I've spent a lot of time here griping about the difficulty of finding certain foods.  Most imported goods (cheese, any pork product, green, leafy vegetables, Cheerios, berries, good coffee, the list goes on) are either entirely unavailable, really expensive or located in stores that can take over an hour to get to.

So, one of my New Year's resolutions was to learn to cook Indian food.  There are a few reasons why I haven't done this yet.  I'll give them to you, even though I admit, they're all pretty lame.
1. I can cheaply and easily BUY prepared Indian food.  And that's usually what we do on nights when I don't feel like cooking.
2. For some reason I thought I'd actually have to have a person teach me, or find a cooking class
and
3. If we eat too much Indian food, we sort of start to smell funky.

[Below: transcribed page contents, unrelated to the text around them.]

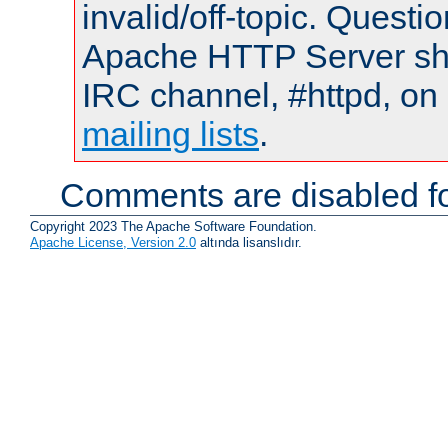
invalid/off-topic. Quest
Apache HTTP Server shou
IRC channel, #httpd, on 
mailing lists
.
Comments are disabled fo
Copyright 2023 The Apache Software Foundation.
Apache License, Version 2.0
altında lisanslıdır.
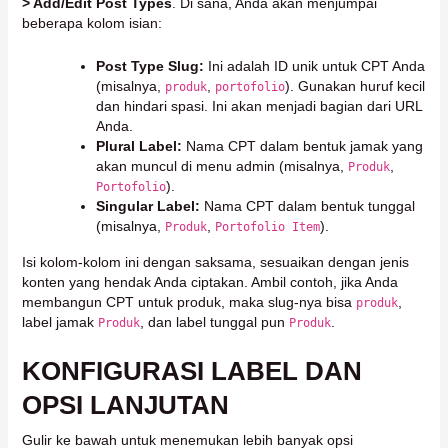
> Add/Edit Post Types
. Di sana, Anda akan menjumpai
beberapa kolom isian:
Post Type Slug:
Ini adalah ID unik untuk CPT Anda
(misalnya,
,
). Gunakan huruf kecil
produk
portofolio
dan hindari spasi. Ini akan menjadi bagian dari URL
Anda.
Plural Label:
Nama CPT dalam bentuk jamak yang
akan muncul di menu admin (misalnya,
,
Produk
).
Portofolio
Singular Label:
Nama CPT dalam bentuk tunggal
(misalnya,
,
).
Produk
Portofolio Item
Isi kolom-kolom ini dengan saksama, sesuaikan dengan jenis
konten yang hendak Anda ciptakan. Ambil contoh, jika Anda
membangun CPT untuk produk, maka slug-nya bisa
,
produk
label jamak
, dan label tunggal pun
.
Produk
Produk
KONFIGURASI LABEL DAN
OPSI LANJUTAN
Gulir ke bawah untuk menemukan lebih banyak opsi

Eventually, I realized that a cooking class wouldn't be unnecessary.  And that maybe we already smell funky. So I followed this recipe, with a few adjustments from the comments section.  Shopping for ingredients was a breeze.  I didn't even have to cross the street.  Cooking wasn't hard either, and the results were, I must say, even better than our neighborhood restaurant (pat, pat, pat on my own back).  Brad thought it was good too, almost scarfed the whole thing.

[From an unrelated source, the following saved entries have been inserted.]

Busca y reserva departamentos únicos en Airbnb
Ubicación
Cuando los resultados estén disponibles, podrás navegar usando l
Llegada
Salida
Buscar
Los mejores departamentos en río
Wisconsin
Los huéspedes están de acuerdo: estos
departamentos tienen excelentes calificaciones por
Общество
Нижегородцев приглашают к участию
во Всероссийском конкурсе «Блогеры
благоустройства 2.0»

I did experience a complete failure, and that was in trying to make Indian bread.  I blame the yeast.  Fortunately, I planned for failure and bought a package of pre-made chapati. 

 I used crushed cashews instead of cornstarch because lord knows where I'd find cornstarch.  And when does it ever hurt to add cashews? 
 Pretty fancy setup, huh? 
If you can't find chapati, use tortillas.  When I can't find tortillas, I use chapati.   
I need to work on this food photography business.  Also, the yellow plates were provided to us, not intentionally purchased.  Yuck. 

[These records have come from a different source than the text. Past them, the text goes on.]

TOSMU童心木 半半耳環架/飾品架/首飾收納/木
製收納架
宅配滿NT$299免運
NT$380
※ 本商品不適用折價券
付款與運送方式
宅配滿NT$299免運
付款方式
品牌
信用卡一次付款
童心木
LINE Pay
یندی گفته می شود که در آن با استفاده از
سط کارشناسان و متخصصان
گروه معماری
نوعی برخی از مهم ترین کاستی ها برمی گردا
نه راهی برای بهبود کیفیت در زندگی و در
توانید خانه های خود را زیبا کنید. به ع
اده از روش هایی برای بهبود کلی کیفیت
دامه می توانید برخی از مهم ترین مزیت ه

All this cooking inspiration has been great.  Not buying imported food will definitely cut down on the grocery bills, and I love learning new things.  Also, I've been getting cooking tips from the neighborhood food vendors who used to mostly just eye me with suspicion.  Problem is, cooking inspiration may be coming at the cost of grad-school-essay inspiration, something I am completely lacking.  I haven't written a single word.

But at least now I have a plan B.  If grad-school-essay inspiration never comes, I will work toward my other goal: becoming the Julia Child of Indian food.

3 comments:

Angela Straw said...

Looks great Sarah! Wish we could come for dinner. Do you dip the tortillas in the sauce?

Anonymous said...

Will you be smuggling ingredients home so you can cook Indian food for us? Looks very good. When in Rome.... you know.

Love, Mom

Sarah said...

Yes, I'll cook you all Indian food in Iowa. Think Babs will like it?

Ang, Indians don't use utensils, so they use bread or rice to scoop things. Eating with bread isn't so messy, but I haven't gotten the hang of eating rice with my hands.